I was put in mind of all this by the Scripture readings today—readings which remind me also of the Prayer Book’s Collect for the first Sunday in October, in which we pray, “Almighty and everlasting God, you are always more ready to hear than we to pray, and to give more than we either desire or deserve.”

Look at the Old Testament Lesson. The people of Israel have escaped from Egypt, principally through God’s mighty intervention on their behalf at the Red Sea; and now, free at last, they are trekking across the Sinai wilderness toward their ancestral homeland. And what are they wishing for? Water. Well, sure, they need water. But considering what they’ve just been through, you’d think they’d have a little more faith and trust than that. The Reign of God and of God’s Righteousness were still singing in the air, and here the Israelites are, already, whining, “What shall we eat? What shall we drink?” No wonder God was ticked! (The Psalm today is an expression of how ticked God was. Made ‘em keep wandering in the wilderness until all the whiners had died off.) And maybe this event was in Jesus’ mind when he said, don’t be so anxious about stuff like that.

The Gospel today shows us the Samaritan woman at the well. A well-known story from St. John, who likes to tell long stories about Jesus—we’ll get a couple more of his in the next two weeks. John tells longer stories than Matthew and Mark and Luke do!
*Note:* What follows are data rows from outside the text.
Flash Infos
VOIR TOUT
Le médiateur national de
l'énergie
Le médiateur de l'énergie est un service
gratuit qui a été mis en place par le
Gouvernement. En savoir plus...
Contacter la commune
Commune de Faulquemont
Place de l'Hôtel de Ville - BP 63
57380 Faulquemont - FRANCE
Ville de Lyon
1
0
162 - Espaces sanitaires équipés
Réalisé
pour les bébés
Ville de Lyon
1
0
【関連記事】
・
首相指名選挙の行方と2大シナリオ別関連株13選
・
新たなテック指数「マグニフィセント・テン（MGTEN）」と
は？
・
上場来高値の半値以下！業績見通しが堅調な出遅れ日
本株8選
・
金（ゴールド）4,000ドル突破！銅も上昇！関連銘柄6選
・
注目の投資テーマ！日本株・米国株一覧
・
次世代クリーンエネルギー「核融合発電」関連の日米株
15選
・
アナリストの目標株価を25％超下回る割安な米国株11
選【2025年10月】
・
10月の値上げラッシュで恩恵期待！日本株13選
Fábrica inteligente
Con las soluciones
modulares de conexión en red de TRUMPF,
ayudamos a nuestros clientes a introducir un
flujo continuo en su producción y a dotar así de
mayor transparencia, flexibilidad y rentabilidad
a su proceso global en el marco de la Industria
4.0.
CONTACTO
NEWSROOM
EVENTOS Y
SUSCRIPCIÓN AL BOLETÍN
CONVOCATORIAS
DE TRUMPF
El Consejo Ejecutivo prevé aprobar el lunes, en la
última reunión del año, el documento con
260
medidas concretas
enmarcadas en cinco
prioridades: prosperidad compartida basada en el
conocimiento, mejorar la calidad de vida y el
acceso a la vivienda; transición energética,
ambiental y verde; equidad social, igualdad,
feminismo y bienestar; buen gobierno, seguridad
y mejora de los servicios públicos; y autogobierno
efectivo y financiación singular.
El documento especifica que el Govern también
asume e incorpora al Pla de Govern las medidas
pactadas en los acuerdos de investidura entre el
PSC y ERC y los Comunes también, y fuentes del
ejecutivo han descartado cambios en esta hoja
Anyway, here’s Jesus promising the poor woman the water of eternal life, and all she can think of is not having to make so many trips to this darn well. If she could have had her wish, she would have settled for indoor plumbing. Jesus was offering a whole lot more than indoor plumbing!

What do we really want from God? (Be honest, but be mature—no silly stuff.) What do we really want from God? Me, I’ve got a pretty good sense of what I deserve (maybe not a good enough sense of what I deserve, but at least an inkling), and my desperate hope is that God will give me a break!

But what does St. Paul say today? “God shows his love for us in that while we were yet sinners Christ died for us.” While we were yet sinners—petty, nasty, obnoxious, and altogether undeserving—Christ died for us. Our vision—even for ourselves—is so narrow! And God’s love for us is so broad—so far beyond anything we might ever wish for ourselves, so far exceeding anything we can even desire for ourselves, much less deserve! Like the Israelites, we sit in the desert and whine about being thirsty, and nag at God to save our lives; God says, “Save your lives? I’m going to transform your lives!” Like the Samaritan woman, we’d like indoor plumbing; God offers us a spring of water gushing up to eternal life! We want God to give us a break. God wants to give us an Easter!